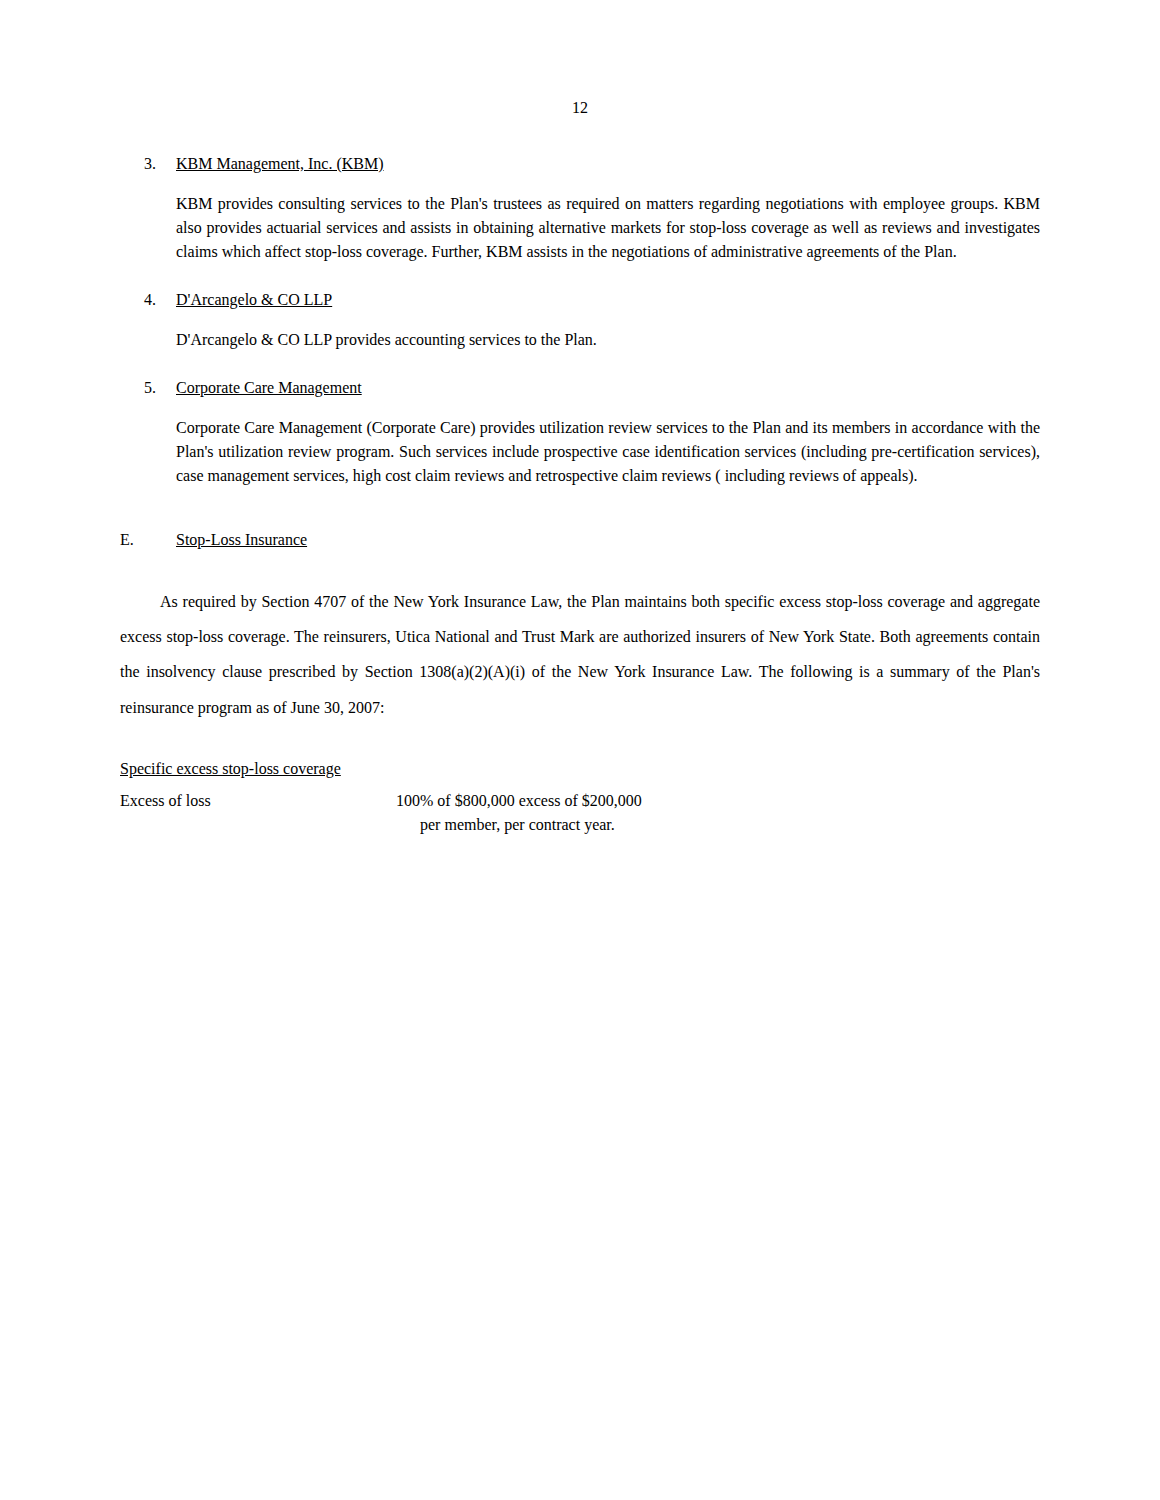12
KBM Management, Inc. (KBM)
KBM provides consulting services to the Plan's trustees as required on matters regarding negotiations with employee groups. KBM also provides actuarial services and assists in obtaining alternative markets for stop-loss coverage as well as reviews and investigates claims which affect stop-loss coverage. Further, KBM assists in the negotiations of administrative agreements of the Plan.
D'Arcangelo & CO LLP
D'Arcangelo & CO LLP provides accounting services to the Plan.
Corporate Care Management
Corporate Care Management (Corporate Care) provides utilization review services to the Plan and its members in accordance with the Plan's utilization review program. Such services include prospective case identification services (including pre-certification services), case management services, high cost claim reviews and retrospective claim reviews ( including reviews of appeals).
E. Stop-Loss Insurance
As required by Section 4707 of the New York Insurance Law, the Plan maintains both specific excess stop-loss coverage and aggregate excess stop-loss coverage. The reinsurers, Utica National and Trust Mark are authorized insurers of New York State. Both agreements contain the insolvency clause prescribed by Section 1308(a)(2)(A)(i) of the New York Insurance Law. The following is a summary of the Plan's reinsurance program as of June 30, 2007:
Specific excess stop-loss coverage
| Excess of loss | 100% of $800,000 excess of $200,000 per member, per contract year. |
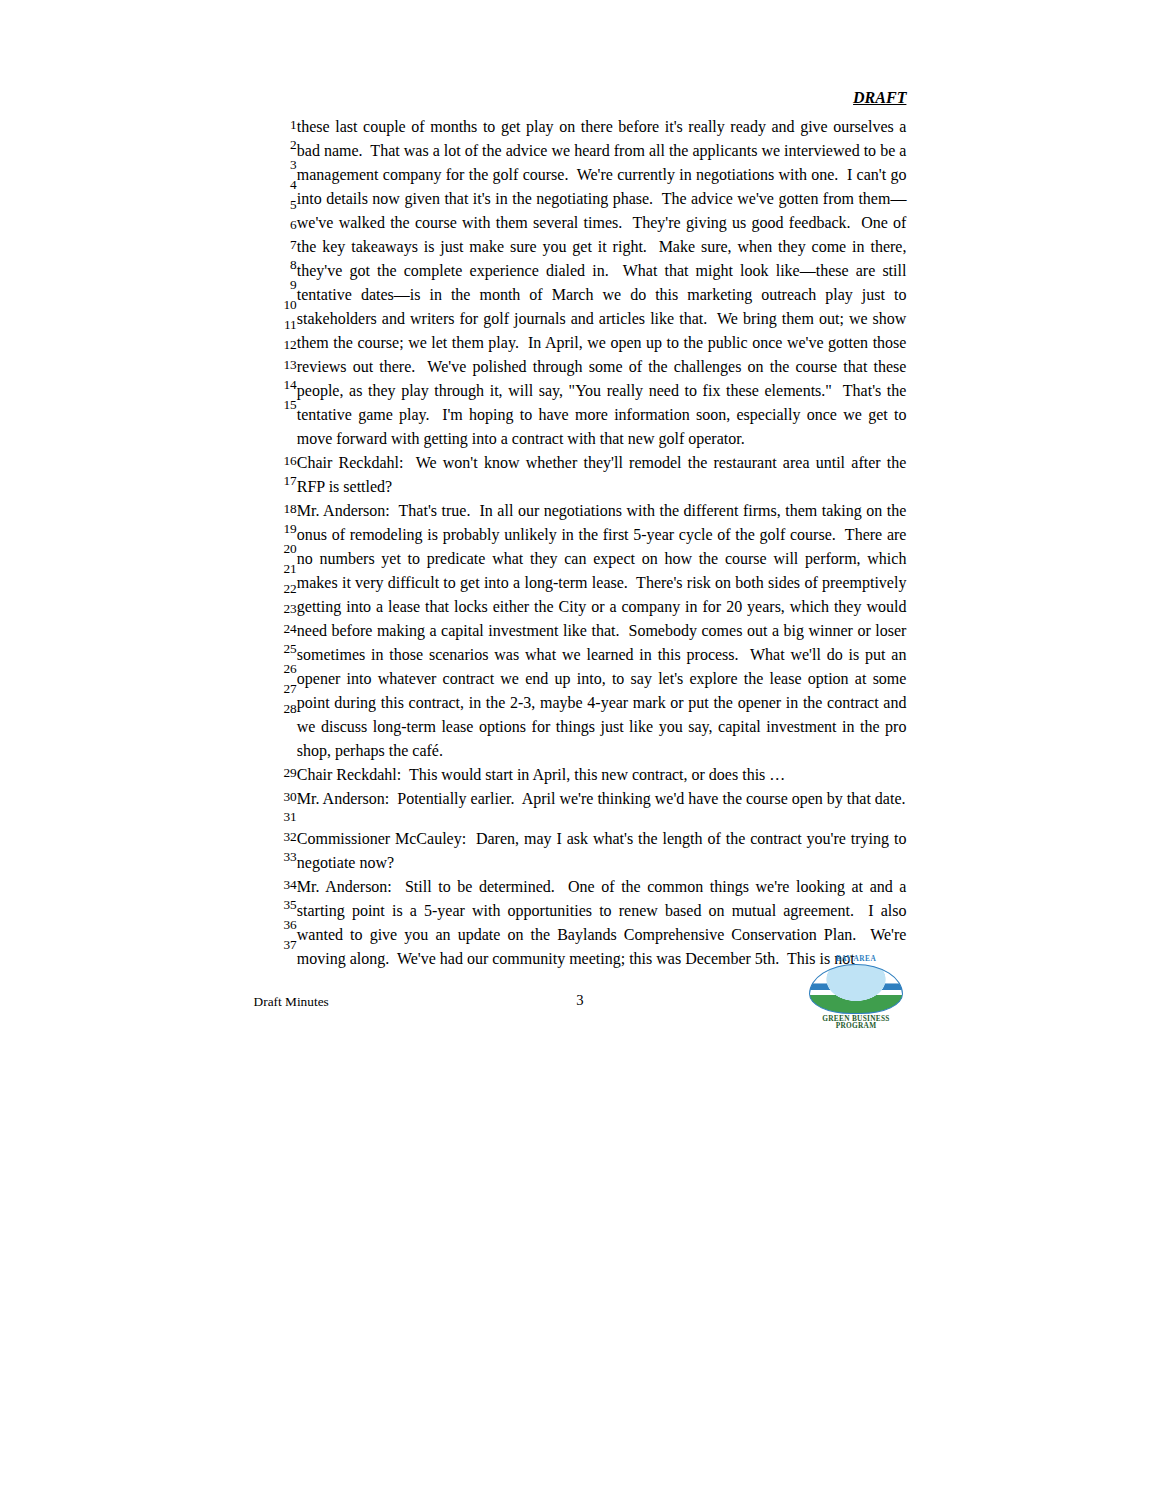DRAFT
| 1 2 3 4 5 6 7 8 9 10 11 12 13 14 15 | these last couple of months to get play on there before it's really ready and give ourselves a bad name. That was a lot of the advice we heard from all the applicants we interviewed to be a management company for the golf course. We're currently in negotiations with one. I can't go into details now given that it's in the negotiating phase. The advice we've gotten from them—we've walked the course with them several times. They're giving us good feedback. One of the key takeaways is just make sure you get it right. Make sure, when they come in there, they've got the complete experience dialed in. What that might look like—these are still tentative dates—is in the month of March we do this marketing outreach play just to stakeholders and writers for golf journals and articles like that. We bring them out; we show them the course; we let them play. In April, we open up to the public once we've gotten those reviews out there. We've polished through some of the challenges on the course that these people, as they play through it, will say, "You really need to fix these elements." That's the tentative game play. I'm hoping to have more information soon, especially once we get to move forward with getting into a contract with that new golf operator. |
| 16 17 | Chair Reckdahl: We won't know whether they'll remodel the restaurant area until after the RFP is settled? |
| 18 19 20 21 22 23 24 25 26 27 28 | Mr. Anderson: That's true. In all our negotiations with the different firms, them taking on the onus of remodeling is probably unlikely in the first 5-year cycle of the golf course. There are no numbers yet to predicate what they can expect on how the course will perform, which makes it very difficult to get into a long-term lease. There's risk on both sides of preemptively getting into a lease that locks either the City or a company in for 20 years, which they would need before making a capital investment like that. Somebody comes out a big winner or loser sometimes in those scenarios was what we learned in this process. What we'll do is put an opener into whatever contract we end up into, to say let's explore the lease option at some point during this contract, in the 2-3, maybe 4-year mark or put the opener in the contract and we discuss long-term lease options for things just like you say, capital investment in the pro shop, perhaps the café. |
| 29 | Chair Reckdahl: This would start in April, this new contract, or does this … |
| 30 31 | Mr. Anderson: Potentially earlier. April we're thinking we'd have the course open by that date. |
| 32 33 | Commissioner McCauley: Daren, may I ask what's the length of the contract you're trying to negotiate now? |
| 34 35 36 37 | Mr. Anderson: Still to be determined. One of the common things we're looking at and a starting point is a 5-year with opportunities to renew based on mutual agreement. I also wanted to give you an update on the Baylands Comprehensive Conservation Plan. We're moving along. We've had our community meeting; this was December 5th. This is not |
Draft Minutes 3 BAY AREA GREEN BUSINESS PROGRAM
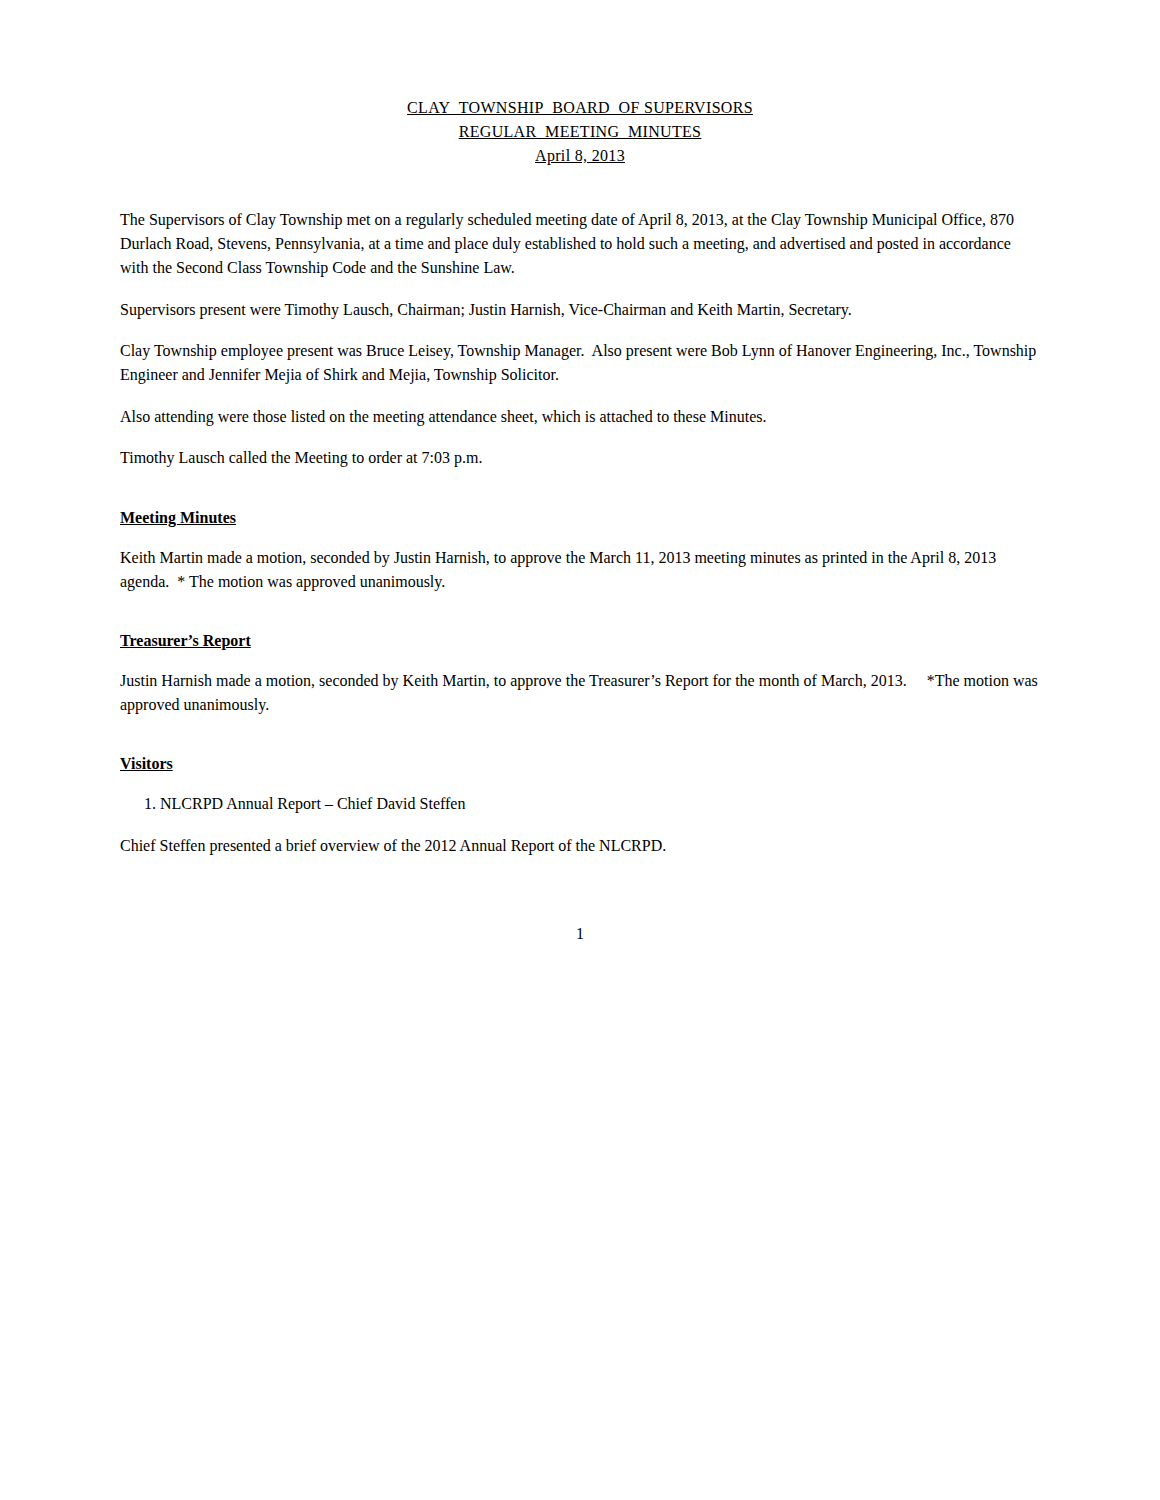CLAY TOWNSHIP BOARD OF SUPERVISORS
REGULAR MEETING MINUTES
April 8, 2013
The Supervisors of Clay Township met on a regularly scheduled meeting date of April 8, 2013, at the Clay Township Municipal Office, 870 Durlach Road, Stevens, Pennsylvania, at a time and place duly established to hold such a meeting, and advertised and posted in accordance with the Second Class Township Code and the Sunshine Law.
Supervisors present were Timothy Lausch, Chairman; Justin Harnish, Vice-Chairman and Keith Martin, Secretary.
Clay Township employee present was Bruce Leisey, Township Manager. Also present were Bob Lynn of Hanover Engineering, Inc., Township Engineer and Jennifer Mejia of Shirk and Mejia, Township Solicitor.
Also attending were those listed on the meeting attendance sheet, which is attached to these Minutes.
Timothy Lausch called the Meeting to order at 7:03 p.m.
Meeting Minutes
Keith Martin made a motion, seconded by Justin Harnish, to approve the March 11, 2013 meeting minutes as printed in the April 8, 2013 agenda. * The motion was approved unanimously.
Treasurer’s Report
Justin Harnish made a motion, seconded by Keith Martin, to approve the Treasurer’s Report for the month of March, 2013. *The motion was approved unanimously.
Visitors
NLCRPD Annual Report – Chief David Steffen
Chief Steffen presented a brief overview of the 2012 Annual Report of the NLCRPD.
1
============
◆ What you have to do
The answer must be the data above, repeated exactly, with no pictures.

◆ Answer to this task
12
KBM Management, Inc. (KBM)
KBM provides consulting services to the Plan's trustees as required on matters regarding negotiations with employee groups. KBM also provides actuarial services and assists in obtaining alternative markets for stop-loss coverage as well as reviews and investigates claims which affect stop-loss coverage. Further, KBM assists in the negotiations of administrative agreements of the Plan.
D'Arcangelo & CO LLP
D'Arcangelo & CO LLP provides accounting services to the Plan.
Corporate Care Management
Corporate Care Management (Corporate Care) provides utilization review services to the Plan and its members in accordance with the Plan's utilization review program. Such services include prospective case identification services (including pre-certification services), case management services, high cost claim reviews and retrospective claim reviews ( including reviews of appeals).
E. Stop-Loss Insurance
As required by Section 4707 of the New York Insurance Law, the Plan maintains both specific excess stop-loss coverage and aggregate excess stop-loss coverage. The reinsurers, Utica National and Trust Mark are authorized insurers of New York State. Both agreements contain the insolvency clause prescribed by Section 1308(a)(2)(A)(i) of the New York Insurance Law. The following is a summary of the Plan's reinsurance program as of June 30, 2007:
Specific excess stop-loss coverage
| Excess of loss | 100% of $800,000 excess of $200,000 per member, per contract year. |
DRAFT
| 1 2 3 4 5 6 7 8 9 10 11 12 13 14 15 | these last couple of months to get play on there before it's really ready and give ourselves a bad name. That was a lot of the advice we heard from all the applicants we interviewed to be a management company for the golf course. We're currently in negotiations with one. I can't go into details now given that it's in the negotiating phase. The advice we've gotten from them—we've walked the course with them several times. They're giving us good feedback. One of the key takeaways is just make sure you get it right. Make sure, when they come in there, they've got the complete experience dialed in. What that might look like—these are still tentative dates—is in the month of March we do this marketing outreach play just to stakeholders and writers for golf journals and articles like that. We bring them out; we show them the course; we let them play. In April, we open up to the public once we've gotten those reviews out there. We've polished through some of the challenges on the course that these people, as they play through it, will say, "You really need to fix these elements." That's the tentative game play. I'm hoping to have more information soon, especially once we get to move forward with getting into a contract with that new golf operator. |
| 16 17 | Chair Reckdahl: We won't know whether they'll remodel the restaurant area until after the RFP is settled? |
| 18 19 20 21 22 23 24 25 26 27 28 | Mr. Anderson: That's true. In all our negotiations with the different firms, them taking on the onus of remodeling is probably unlikely in the first 5-year cycle of the golf course. There are no numbers yet to predicate what they can expect on how the course will perform, which makes it very difficult to get into a long-term lease. There's risk on both sides of preemptively getting into a lease that locks either the City or a company in for 20 years, which they would need before making a capital investment like that. Somebody comes out a big winner or loser sometimes in those scenarios was what we learned in this process. What we'll do is put an opener into whatever contract we end up into, to say let's explore the lease option at some point during this contract, in the 2-3, maybe 4-year mark or put the opener in the contract and we discuss long-term lease options for things just like you say, capital investment in the pro shop, perhaps the café. |
| 29 | Chair Reckdahl: This would start in April, this new contract, or does this … |
| 30 31 | Mr. Anderson: Potentially earlier. April we're thinking we'd have the course open by that date. |
| 32 33 | Commissioner McCauley: Daren, may I ask what's the length of the contract you're trying to negotiate now? |
| 34 35 36 37 | Mr. Anderson: Still to be determined. One of the common things we're looking at and a starting point is a 5-year with opportunities to renew based on mutual agreement. I also wanted to give you an update on the Baylands Comprehensive Conservation Plan. We're moving along. We've had our community meeting; this was December 5th. This is not |
Draft Minutes 3 BAY AREA GREEN BUSINESS PROGRAM
CLAY TOWNSHIP BOARD OF SUPERVISORS
REGULAR MEETING MINUTES
April 8, 2013
The Supervisors of Clay Township met on a regularly scheduled meeting date of April 8, 2013, at the Clay Township Municipal Office, 870 Durlach Road, Stevens, Pennsylvania, at a time and place duly established to hold such a meeting, and advertised and posted in accordance with the Second Class Township Code and the Sunshine Law.
Supervisors present were Timothy Lausch, Chairman; Justin Harnish, Vice-Chairman and Keith Martin, Secretary.
Clay Township employee present was Bruce Leisey, Township Manager. Also present were Bob Lynn of Hanover Engineering, Inc., Township Engineer and Jennifer Mejia of Shirk and Mejia, Township Solicitor.
Also attending were those listed on the meeting attendance sheet, which is attached to these Minutes.
Timothy Lausch called the Meeting to order at 7:03 p.m.
Meeting Minutes
Keith Martin made a motion, seconded by Justin Harnish, to approve the March 11, 2013 meeting minutes as printed in the April 8, 2013 agenda. * The motion was approved unanimously.
Treasurer’s Report
Justin Harnish made a motion, seconded by Keith Martin, to approve the Treasurer’s Report for the month of March, 2013. *The motion was approved unanimously.
Visitors
NLCRPD Annual Report – Chief David Steffen
Chief Steffen presented a brief overview of the 2012 Annual Report of the NLCRPD.
1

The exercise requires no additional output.